Set up metadata of routing\_map and probs.

```python
class nemo_automodel.components.moe.megatron.token_dispatcher._HybridEPManager(
    group: torch.distributed.ProcessGroup,
    num_local_experts: int,
    num_experts: int,
    router_topk: int,
    permute_fusion: bool = False,
    moe_hybridep_num_sms: int = 24
)
```

**Bases:** [\_DispatchManager](#nemo_automodel-components-moe-megatron-token_dispatcher-_DispatchManager)

A manager class to handle fused all-to-all communication processes for MoE models using
HybridEP backend. See [https://github.com/deepseek-ai/DeepEP/tree/hybrid-ep](https://github.com/deepseek-ai/DeepEP/tree/hybrid-ep) for more details.
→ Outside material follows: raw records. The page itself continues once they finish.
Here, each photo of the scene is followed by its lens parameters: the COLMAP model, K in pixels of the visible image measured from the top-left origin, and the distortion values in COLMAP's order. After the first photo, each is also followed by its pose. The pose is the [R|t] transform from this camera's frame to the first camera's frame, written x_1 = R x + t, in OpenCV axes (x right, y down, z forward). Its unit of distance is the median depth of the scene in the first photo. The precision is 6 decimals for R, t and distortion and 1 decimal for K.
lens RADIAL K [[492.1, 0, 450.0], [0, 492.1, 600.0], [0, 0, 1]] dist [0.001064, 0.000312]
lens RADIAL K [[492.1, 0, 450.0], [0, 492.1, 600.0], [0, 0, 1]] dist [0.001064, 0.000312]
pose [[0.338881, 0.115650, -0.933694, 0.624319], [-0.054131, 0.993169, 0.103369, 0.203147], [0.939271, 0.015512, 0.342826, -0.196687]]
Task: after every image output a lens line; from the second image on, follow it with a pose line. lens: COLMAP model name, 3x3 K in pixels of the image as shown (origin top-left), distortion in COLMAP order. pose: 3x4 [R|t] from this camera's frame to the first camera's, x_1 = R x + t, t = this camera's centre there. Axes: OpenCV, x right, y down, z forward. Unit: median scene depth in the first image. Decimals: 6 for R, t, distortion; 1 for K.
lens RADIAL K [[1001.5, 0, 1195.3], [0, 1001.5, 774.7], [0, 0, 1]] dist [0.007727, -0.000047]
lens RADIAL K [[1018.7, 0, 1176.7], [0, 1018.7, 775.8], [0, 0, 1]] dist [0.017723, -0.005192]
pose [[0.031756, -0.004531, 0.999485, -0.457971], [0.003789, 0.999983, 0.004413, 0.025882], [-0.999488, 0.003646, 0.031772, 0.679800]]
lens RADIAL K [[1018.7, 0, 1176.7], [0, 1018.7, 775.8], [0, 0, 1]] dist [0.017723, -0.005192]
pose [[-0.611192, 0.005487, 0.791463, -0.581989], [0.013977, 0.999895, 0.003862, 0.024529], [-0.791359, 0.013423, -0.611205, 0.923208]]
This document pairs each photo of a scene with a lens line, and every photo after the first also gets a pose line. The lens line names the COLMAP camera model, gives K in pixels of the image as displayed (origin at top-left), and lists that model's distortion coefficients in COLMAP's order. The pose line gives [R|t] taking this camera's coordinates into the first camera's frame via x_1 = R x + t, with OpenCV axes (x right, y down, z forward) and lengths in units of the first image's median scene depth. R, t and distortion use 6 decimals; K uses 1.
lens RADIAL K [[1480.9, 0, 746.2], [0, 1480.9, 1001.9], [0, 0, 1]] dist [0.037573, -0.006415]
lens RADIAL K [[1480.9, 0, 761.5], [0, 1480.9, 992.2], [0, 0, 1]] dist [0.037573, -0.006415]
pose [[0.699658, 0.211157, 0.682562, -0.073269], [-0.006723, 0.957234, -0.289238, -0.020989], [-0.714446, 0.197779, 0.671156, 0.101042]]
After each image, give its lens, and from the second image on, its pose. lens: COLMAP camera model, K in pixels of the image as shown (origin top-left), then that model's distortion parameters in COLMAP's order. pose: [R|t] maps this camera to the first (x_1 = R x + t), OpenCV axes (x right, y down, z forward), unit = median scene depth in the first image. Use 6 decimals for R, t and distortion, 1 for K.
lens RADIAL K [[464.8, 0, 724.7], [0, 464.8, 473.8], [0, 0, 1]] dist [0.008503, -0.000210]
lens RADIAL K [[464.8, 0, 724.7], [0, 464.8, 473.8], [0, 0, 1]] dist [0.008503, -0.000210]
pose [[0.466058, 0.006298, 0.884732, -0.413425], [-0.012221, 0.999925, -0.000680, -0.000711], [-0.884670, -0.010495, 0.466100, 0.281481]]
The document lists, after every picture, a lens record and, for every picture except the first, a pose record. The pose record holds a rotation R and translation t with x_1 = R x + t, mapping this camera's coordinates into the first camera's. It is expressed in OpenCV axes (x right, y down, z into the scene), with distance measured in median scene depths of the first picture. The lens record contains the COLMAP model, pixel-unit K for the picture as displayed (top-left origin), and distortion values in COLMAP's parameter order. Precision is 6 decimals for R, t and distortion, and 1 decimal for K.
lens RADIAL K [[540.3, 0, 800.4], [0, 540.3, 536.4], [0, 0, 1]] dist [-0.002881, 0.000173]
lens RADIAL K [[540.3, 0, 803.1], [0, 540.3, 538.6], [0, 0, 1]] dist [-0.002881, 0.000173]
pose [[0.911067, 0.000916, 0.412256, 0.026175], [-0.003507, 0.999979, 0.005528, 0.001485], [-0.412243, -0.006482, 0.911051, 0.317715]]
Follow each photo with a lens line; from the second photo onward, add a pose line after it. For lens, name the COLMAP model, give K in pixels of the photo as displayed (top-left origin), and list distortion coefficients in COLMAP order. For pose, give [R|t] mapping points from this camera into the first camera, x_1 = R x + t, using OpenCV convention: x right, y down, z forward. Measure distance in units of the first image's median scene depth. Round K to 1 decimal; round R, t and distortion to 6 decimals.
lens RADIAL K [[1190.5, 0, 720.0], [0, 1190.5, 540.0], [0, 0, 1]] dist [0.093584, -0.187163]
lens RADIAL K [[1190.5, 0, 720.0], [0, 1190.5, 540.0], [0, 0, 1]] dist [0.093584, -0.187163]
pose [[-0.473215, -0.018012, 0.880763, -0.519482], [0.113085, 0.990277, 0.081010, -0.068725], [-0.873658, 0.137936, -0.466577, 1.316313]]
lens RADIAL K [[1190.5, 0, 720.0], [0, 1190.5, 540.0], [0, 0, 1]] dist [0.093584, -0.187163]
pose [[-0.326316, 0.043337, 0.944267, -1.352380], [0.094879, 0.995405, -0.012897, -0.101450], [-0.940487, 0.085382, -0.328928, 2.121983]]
The workflow of the HybridEP dispatcher is:
(1) setup\_metadata(): Process routing map and probabilities to prepare dispatch metadata
(2) dispatch():

* Permute tokens for communication, perform all-to-all communication,
  and permute tokens for experts in single step
  (3) combine():
* Unpermute tokens for communication, perform all-to-all communication,
  and unpermute tokens for attention in single step

```python
nemo_automodel.components.moe.megatron.token_dispatcher._HybridEPManager._indices_to_multihot(
    indices: torch.Tensor,
    probs: torch.Tensor
)
```

Converts a tensor of indices to a multihot vector.

```python
nemo_automodel.components.moe.megatron.token_dispatcher._HybridEPManager.combine(
    hidden_states: torch.Tensor,
    async_finish: bool = True,
    allocate_on_comm_stream: bool = True
) -> torch.Tensor
```

```python
nemo_automodel.components.moe.megatron.token_dispatcher._HybridEPManager.dispatch(
    hidden_states: torch.Tensor,
    async_finish: bool = True,
    allocate_on_comm_stream: bool = True
) -> torch.Tensor
```

```python
nemo_automodel.components.moe.megatron.token_dispatcher._HybridEPManager.get_dispatched_metadata() -> torch.Tensor
```

```python
nemo_automodel.components.moe.megatron.token_dispatcher._HybridEPManager.get_number_of_tokens_per_expert() -> torch.Tensor
```

```python
nemo_automodel.components.moe.megatron.token_dispatcher._HybridEPManager.get_permuted_hidden_states_by_experts(
    hidden_states: torch.Tensor
) -> torch.Tensor
```

```python
nemo_automodel.components.moe.megatron.token_dispatcher._HybridEPManager.get_restored_hidden_states_by_experts(
    hidden_states: torch.Tensor
) -> torch.Tensor
```

```python
nemo_automodel.components.moe.megatron.token_dispatcher._HybridEPManager.setup_metadata(
    routing_map: torch.Tensor,
    probs: torch.Tensor
)
```

Process routing map and probabilities to prepare dispatch metadata.

```python
nemo_automodel.components.moe.megatron.token_dispatcher._HybridEPManager.setup_metadata_from_indices(
    token_indices: torch.Tensor,
    token_probs: torch.Tensor
)
```

Convert from topk indices format to multihot routing\_map format.